Methane

Methane is the second most important greenhouse gas (GHG). Tonne per tonne it is 82.5 times more potent than carbon dioxide (CO2) over a 20-year period and responsible for a third of the warming that has occurred so far. Methane emissions also contribute to the formation of ground level ozone, a harmful air pollutant responsible for one million premature deaths every year. Reducing methane emissions is essential in the fight to limit temperature increase to 1.5°C in line with the Paris Agreement, while such action will also have important benefits for natural ecosystems, agricultural yields and human health.

The problem

The concentration of methane in the atmosphere has more than doubled since pre-industrial times and is projected to continue to increase through at least 2040. Emissions of methane have increased by 29 per cent since 1990 and have already contributed 0.5°C of warming relative to 1850-1990.

More than half of global methane emissions are human caused, predominantly from the energy (oil, gas and coal), agriculture (livestock) and waste sectors (landfill and wastewater). In the energy sector, methane is released into the atmosphere through routine venting and flaring and leakage across the oil and gas supply chain while abandoned and unused oil, gas and coal sites often emit methane unabated. Fossil gas (often known by the misnomer ‘natural gas’) used in petrochemicals to produce plastic is an important source of methane.

Adding to the urgency, vast deposits of methane stored under layers of permafrost are at increasing risk of being released as the planet warms and the permafrost thaws. This climate ‘tipping point’ would be catastrophic with the potential to release hundreds of billions of tonnes of carbon-dioxide equivalent (CO2e) emissions into the atmosphere causing dramatic warming. Fast action on methane, as well as other short-lived climate super pollutants such as HFCs, greatly increases our chances of flattening the climate curve and avoiding these climate tipping points.

The latest IPCC report found that in pathways that limit warming to 1.5°C, with no or limited overshoot, global methane emissions must be reduced by 34 per cent below 2019 levels by 2030, and 44 per cent below 2019 levels by 2040. The fossil fuel sector offers the most cost-effective immediate mitigation potential, with up to 80 per cent of measures in oil and gas and 98 per cent in coal being low or negative cost. The waste and agriculture sectors also present important opportunities, through better solid waste management, and changes in behaviour and livestock management. Despite the cost-efficiency of methane mitigation measures, companies are still reluctant to implement them and regulations are clearly needed to incentivise the private sector to play a more constructive role.

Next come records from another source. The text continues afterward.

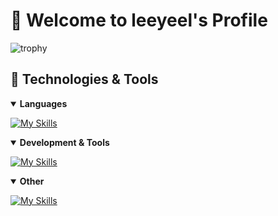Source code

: # 🌟 Welcome to leeyeel's Profile

<img src="https://github-profile-trophy.vercel.app/?username=leeyeel&theme=tokyonight&column=7&no-frame=true" alt="trophy"/>

## 🔧 Technologies & Tools

<details open>
<summary><b>Languages</b></summary>

[![My Skills](https://skillicons.dev/icons?i=js,c,cpp,py,go,qt,fortran)](https://skillicons.dev)
</details>

<details open>
<summary><b>Development & Tools</b></summary>

[![My Skills](https://skillicons.dev/icons?i=vscode,git,cmake,github,docker,vim,neovim)](https://skillicons.dev)
</details>

<details open>
<summary><b>Other</b></summary>

[![My Skills](https://skillicons.dev/icons?i=blender,linux)](https://skillicons.dev)
</details>
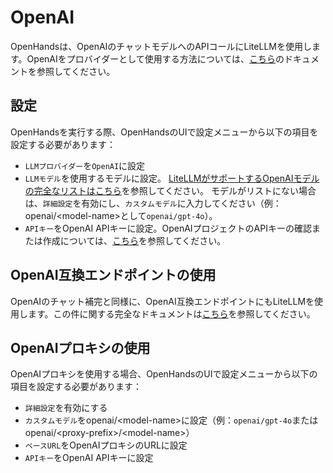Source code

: # OpenAI

OpenHandsは、OpenAIのチャットモデルへのAPIコールにLiteLLMを使用します。OpenAIをプロバイダーとして使用する方法については、[こちら](https://docs.litellm.ai/docs/providers/openai)のドキュメントを参照してください。

## 設定

OpenHandsを実行する際、OpenHandsのUIで設定メニューから以下の項目を設定する必要があります：

* `LLMプロバイダー`を`OpenAI`に設定
* `LLMモデル`を使用するモデルに設定。
[LiteLLMがサポートするOpenAIモデルの完全なリストはこちら](https://docs.litellm.ai/docs/providers/openai#openai-chat-completion-models)を参照してください。
モデルがリストにない場合は、`詳細設定`を有効にし、`カスタムモデル`に入力してください（例：openai/&lt;model-name&gt;として`openai/gpt-4o`）。
* `APIキー`をOpenAI APIキーに設定。OpenAIプロジェクトのAPIキーの確認または作成については、[こちら](https://platform.openai.com/api-keys)を参照してください。

## OpenAI互換エンドポイントの使用

OpenAIのチャット補完と同様に、OpenAI互換エンドポイントにもLiteLLMを使用します。この件に関する完全なドキュメントは[こちら](https://docs.litellm.ai/docs/providers/openai_compatible)を参照してください。

## OpenAIプロキシの使用

OpenAIプロキシを使用する場合、OpenHandsのUIで設定メニューから以下の項目を設定する必要があります：

* `詳細設定`を有効にする
* `カスタムモデル`をopenai/&lt;model-name&gt;に設定（例：`openai/gpt-4o`またはopenai/&lt;proxy-prefix&gt;/&lt;model-name&gt;）
* `ベースURL`をOpenAIプロキシのURLに設定
* `APIキー`をOpenAI APIキーに設定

Methane emissions are also grossly under-reported, but satellite data is beginning to reveal the scale and severity of methane leakage and emissions. This has led to increasing international scrutiny and attention to the issue, spurring action on methane emissions globally.

  • 30%

    The percentage of current warming that methane is responsible for

  • 1/3

    The amount by which methane emissions need to be reduced by 2030 to keep warming below 1.5°C

  • 60%

    The proportion of methane emissions come from human activity

Moving forward

In November 2023, European Union (EU) policymakers reached agreement on the first-ever legislation to reduce methane emissions. The Regulation on methane emissions reductions in the energy sector (the ‘EU Methane Regulation’) will require the oil, gas and coal industry to reduce methane emissions through a package of monitoring and mitigation measures in the EU. While measures on EU segments of the supply chain are vital, the benchmark for success of the EU Methane Regulation is how it will address the upstream segments of the supply chain, given that 75-90 per cent of the methane emissions associated with EU consumed fuels are emitted before reaching the EU’s borders [i].

The Regulation will enter the implementation phase in 2024 and EIA will continue to advocate for stronger measures on imported fossil fuels, while ensuring the EU extends its focus beyond the energy sector to include measures on the agriculture and waste sectors.

In 2021, during C0P26, the EU and the US launched the Global Methane Pledge (GMP). The Pledge, with a non-binding reduction target of 30 per cent by 2030, has been signed by more than 155 countries and is the first international initiative on methane and a starting point for a decade of increasing ambition. EIA is campaigning to strengthen the Pledge through the development of a robust global governance framework which incorporates clear national targets and mitigation measures, a comprehensive system of monitoring, reporting and verification and a dedicated financial mechanism.

[i] European Commission (2020). Inception Impact Assessment: Proposal for a Legislative Act to Reduce Emissions in the Oil, Gas and Coal Sectors. Page 4. Available here.